Each line of the data below from the one holding "an immunohistochemistry micrograph" to the one holding "of human cervical", inclusive, is to be reproduced exactly; no other line belongs in the answer.

--

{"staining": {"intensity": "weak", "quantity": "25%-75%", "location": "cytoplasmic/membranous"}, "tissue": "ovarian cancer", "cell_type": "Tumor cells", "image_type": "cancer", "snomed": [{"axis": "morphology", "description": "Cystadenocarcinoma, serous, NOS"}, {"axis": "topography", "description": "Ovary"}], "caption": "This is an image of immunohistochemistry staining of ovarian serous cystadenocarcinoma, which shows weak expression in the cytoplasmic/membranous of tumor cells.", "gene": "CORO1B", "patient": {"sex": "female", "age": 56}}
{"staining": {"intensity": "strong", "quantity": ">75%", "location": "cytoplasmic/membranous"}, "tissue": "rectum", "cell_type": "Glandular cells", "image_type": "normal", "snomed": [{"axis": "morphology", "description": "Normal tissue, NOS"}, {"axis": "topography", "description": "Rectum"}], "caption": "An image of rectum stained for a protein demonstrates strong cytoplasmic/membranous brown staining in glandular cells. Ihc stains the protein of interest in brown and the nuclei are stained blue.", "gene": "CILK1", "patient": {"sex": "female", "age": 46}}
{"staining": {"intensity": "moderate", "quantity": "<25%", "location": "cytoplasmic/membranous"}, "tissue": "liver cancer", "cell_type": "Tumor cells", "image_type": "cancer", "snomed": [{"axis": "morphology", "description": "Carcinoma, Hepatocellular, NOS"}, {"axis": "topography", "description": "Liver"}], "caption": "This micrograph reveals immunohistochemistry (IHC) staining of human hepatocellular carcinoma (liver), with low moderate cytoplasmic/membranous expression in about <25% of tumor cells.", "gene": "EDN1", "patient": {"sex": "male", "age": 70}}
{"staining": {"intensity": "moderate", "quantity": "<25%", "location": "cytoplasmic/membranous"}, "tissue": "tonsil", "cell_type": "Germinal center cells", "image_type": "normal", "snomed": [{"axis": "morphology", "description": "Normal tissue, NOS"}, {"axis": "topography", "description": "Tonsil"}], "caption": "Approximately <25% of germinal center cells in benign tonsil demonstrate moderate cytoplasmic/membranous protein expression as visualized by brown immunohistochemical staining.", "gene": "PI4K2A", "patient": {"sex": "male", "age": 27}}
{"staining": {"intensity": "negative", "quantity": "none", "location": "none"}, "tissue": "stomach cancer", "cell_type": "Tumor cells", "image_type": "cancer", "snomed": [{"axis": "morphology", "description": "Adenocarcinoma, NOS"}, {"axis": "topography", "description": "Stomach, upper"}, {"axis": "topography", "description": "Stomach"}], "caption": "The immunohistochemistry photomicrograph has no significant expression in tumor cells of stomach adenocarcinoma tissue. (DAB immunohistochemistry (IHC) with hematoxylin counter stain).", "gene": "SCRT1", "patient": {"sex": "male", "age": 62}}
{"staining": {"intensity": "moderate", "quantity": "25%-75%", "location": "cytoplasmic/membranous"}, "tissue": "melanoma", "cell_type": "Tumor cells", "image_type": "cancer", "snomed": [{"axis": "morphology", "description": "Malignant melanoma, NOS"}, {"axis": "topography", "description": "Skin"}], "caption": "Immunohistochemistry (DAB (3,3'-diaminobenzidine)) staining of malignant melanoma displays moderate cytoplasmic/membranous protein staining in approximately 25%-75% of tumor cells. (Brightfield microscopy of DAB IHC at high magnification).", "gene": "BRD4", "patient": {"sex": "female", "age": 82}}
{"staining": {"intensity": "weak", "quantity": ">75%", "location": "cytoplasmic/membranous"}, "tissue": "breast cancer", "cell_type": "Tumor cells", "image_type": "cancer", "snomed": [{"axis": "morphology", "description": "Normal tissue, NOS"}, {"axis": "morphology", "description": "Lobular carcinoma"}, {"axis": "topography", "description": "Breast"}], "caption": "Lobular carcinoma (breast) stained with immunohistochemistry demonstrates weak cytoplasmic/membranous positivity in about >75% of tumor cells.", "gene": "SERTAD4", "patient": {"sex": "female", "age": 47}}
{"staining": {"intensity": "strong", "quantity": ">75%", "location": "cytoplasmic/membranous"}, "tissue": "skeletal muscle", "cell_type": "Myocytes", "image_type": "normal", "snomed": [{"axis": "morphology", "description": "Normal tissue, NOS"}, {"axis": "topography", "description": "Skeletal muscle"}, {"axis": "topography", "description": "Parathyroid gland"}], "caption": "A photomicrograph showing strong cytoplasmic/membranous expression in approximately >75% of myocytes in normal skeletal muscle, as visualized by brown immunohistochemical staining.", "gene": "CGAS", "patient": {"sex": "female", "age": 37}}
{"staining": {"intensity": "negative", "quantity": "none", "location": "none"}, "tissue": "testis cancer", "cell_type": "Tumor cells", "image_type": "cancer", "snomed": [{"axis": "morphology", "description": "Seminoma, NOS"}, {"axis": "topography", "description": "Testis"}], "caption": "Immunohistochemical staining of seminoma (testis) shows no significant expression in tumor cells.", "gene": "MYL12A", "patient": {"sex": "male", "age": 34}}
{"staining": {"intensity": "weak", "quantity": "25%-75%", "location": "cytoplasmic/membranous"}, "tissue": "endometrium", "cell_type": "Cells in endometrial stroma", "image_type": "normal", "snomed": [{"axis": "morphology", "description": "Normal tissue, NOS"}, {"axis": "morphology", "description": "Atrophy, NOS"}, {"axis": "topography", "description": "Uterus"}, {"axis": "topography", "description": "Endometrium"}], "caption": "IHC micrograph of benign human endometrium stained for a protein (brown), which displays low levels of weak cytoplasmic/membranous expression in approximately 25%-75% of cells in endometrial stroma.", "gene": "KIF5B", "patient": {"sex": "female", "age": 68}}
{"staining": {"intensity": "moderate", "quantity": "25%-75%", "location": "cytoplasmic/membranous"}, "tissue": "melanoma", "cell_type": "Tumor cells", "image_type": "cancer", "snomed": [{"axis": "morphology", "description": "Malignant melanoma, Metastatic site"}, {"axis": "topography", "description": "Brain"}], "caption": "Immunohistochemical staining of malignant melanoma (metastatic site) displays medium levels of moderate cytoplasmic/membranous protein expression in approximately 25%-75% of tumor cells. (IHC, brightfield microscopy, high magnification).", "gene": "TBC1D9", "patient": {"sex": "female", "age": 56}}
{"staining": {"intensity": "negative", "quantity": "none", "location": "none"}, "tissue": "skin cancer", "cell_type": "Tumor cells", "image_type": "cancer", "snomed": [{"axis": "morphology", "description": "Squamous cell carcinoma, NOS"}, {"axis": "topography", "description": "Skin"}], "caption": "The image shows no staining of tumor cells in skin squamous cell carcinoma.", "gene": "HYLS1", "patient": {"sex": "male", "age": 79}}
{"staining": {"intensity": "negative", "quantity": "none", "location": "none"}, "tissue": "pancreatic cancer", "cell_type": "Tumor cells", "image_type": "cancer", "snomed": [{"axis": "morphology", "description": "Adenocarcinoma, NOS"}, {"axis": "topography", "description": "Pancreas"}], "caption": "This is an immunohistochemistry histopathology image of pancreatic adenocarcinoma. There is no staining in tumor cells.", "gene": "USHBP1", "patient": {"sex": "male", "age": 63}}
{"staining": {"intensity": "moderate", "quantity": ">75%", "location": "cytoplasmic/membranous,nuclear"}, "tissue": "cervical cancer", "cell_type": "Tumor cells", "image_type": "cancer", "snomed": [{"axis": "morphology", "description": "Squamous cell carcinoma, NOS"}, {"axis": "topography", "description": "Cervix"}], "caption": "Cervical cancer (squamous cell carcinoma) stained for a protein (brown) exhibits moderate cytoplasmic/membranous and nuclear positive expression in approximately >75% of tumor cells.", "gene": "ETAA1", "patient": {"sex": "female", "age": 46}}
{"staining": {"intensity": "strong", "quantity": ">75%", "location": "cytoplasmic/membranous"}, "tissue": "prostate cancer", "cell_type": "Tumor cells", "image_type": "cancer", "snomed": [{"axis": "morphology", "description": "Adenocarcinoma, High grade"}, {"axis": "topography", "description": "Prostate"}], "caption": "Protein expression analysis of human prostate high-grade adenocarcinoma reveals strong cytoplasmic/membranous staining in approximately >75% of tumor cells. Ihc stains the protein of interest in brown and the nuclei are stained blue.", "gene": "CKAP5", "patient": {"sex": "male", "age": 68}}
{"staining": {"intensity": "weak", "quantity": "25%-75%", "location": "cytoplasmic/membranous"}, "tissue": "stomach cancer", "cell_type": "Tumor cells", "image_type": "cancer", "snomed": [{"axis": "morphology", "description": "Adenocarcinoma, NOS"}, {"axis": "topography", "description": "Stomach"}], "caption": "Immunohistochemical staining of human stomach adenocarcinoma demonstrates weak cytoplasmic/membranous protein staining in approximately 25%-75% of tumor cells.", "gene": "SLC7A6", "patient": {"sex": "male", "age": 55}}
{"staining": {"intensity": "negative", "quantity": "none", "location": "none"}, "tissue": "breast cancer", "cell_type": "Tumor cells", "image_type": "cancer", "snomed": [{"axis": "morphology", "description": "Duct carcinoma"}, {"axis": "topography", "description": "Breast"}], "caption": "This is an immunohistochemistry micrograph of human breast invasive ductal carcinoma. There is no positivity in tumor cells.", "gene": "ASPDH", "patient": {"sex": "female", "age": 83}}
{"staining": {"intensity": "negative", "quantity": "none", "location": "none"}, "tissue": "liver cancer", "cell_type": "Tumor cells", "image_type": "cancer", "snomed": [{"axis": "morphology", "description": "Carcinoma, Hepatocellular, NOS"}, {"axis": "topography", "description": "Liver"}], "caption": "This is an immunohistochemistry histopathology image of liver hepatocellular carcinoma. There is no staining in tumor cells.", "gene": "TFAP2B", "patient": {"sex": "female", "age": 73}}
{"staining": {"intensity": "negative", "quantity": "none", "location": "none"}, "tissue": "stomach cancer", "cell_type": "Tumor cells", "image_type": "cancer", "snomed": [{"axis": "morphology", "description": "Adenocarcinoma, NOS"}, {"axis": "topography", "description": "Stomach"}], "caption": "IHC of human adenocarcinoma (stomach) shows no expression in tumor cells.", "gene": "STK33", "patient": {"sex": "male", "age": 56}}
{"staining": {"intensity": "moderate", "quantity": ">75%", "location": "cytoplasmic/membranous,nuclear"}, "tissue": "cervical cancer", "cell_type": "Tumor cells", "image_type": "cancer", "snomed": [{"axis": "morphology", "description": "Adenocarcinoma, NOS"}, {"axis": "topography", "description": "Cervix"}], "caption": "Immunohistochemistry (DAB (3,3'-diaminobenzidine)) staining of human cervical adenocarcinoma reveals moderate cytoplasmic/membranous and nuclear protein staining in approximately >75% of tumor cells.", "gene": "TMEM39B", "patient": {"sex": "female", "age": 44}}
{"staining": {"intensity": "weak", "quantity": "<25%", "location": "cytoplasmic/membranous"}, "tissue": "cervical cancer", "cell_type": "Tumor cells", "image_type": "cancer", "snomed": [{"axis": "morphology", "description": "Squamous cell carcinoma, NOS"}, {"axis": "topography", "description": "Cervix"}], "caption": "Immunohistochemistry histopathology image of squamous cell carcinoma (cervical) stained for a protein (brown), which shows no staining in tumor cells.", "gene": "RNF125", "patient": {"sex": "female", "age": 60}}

--

[Expected output]
{"staining": {"intensity": "negative", "quantity": "none", "location": "none"}, "tissue": "breast cancer", "cell_type": "Tumor cells", "image_type": "cancer", "snomed": [{"axis": "morphology", "description": "Duct carcinoma"}, {"axis": "topography", "description": "Breast"}], "caption": "This is an immunohistochemistry micrograph of human breast invasive ductal carcinoma. There is no positivity in tumor cells.", "gene": "ASPDH", "patient": {"sex": "female", "age": 83}}
{"staining": {"intensity": "negative", "quantity": "none", "location": "none"}, "tissue": "liver cancer", "cell_type": "Tumor cells", "image_type": "cancer", "snomed": [{"axis": "morphology", "description": "Carcinoma, Hepatocellular, NOS"}, {"axis": "topography", "description": "Liver"}], "caption": "This is an immunohistochemistry histopathology image of liver hepatocellular carcinoma. There is no staining in tumor cells.", "gene": "TFAP2B", "patient": {"sex": "female", "age": 73}}
{"staining": {"intensity": "negative", "quantity": "none", "location": "none"}, "tissue": "stomach cancer", "cell_type": "Tumor cells", "image_type": "cancer", "snomed": [{"axis": "morphology", "description": "Adenocarcinoma, NOS"}, {"axis": "topography", "description": "Stomach"}], "caption": "IHC of human adenocarcinoma (stomach) shows no expression in tumor cells.", "gene": "STK33", "patient": {"sex": "male", "age": 56}}
{"staining": {"intensity": "moderate", "quantity": ">75%", "location": "cytoplasmic/membranous,nuclear"}, "tissue": "cervical cancer", "cell_type": "Tumor cells", "image_type": "cancer", "snomed": [{"axis": "morphology", "description": "Adenocarcinoma, NOS"}, {"axis": "topography", "description": "Cervix"}], "caption": "Immunohistochemistry (DAB (3,3'-diaminobenzidine)) staining of human cervical adenocarcinoma reveals moderate cytoplasmic/membranous and nuclear protein staining in approximately >75% of tumor cells.", "gene": "TMEM39B", "patient": {"sex": "female", "age": 44}}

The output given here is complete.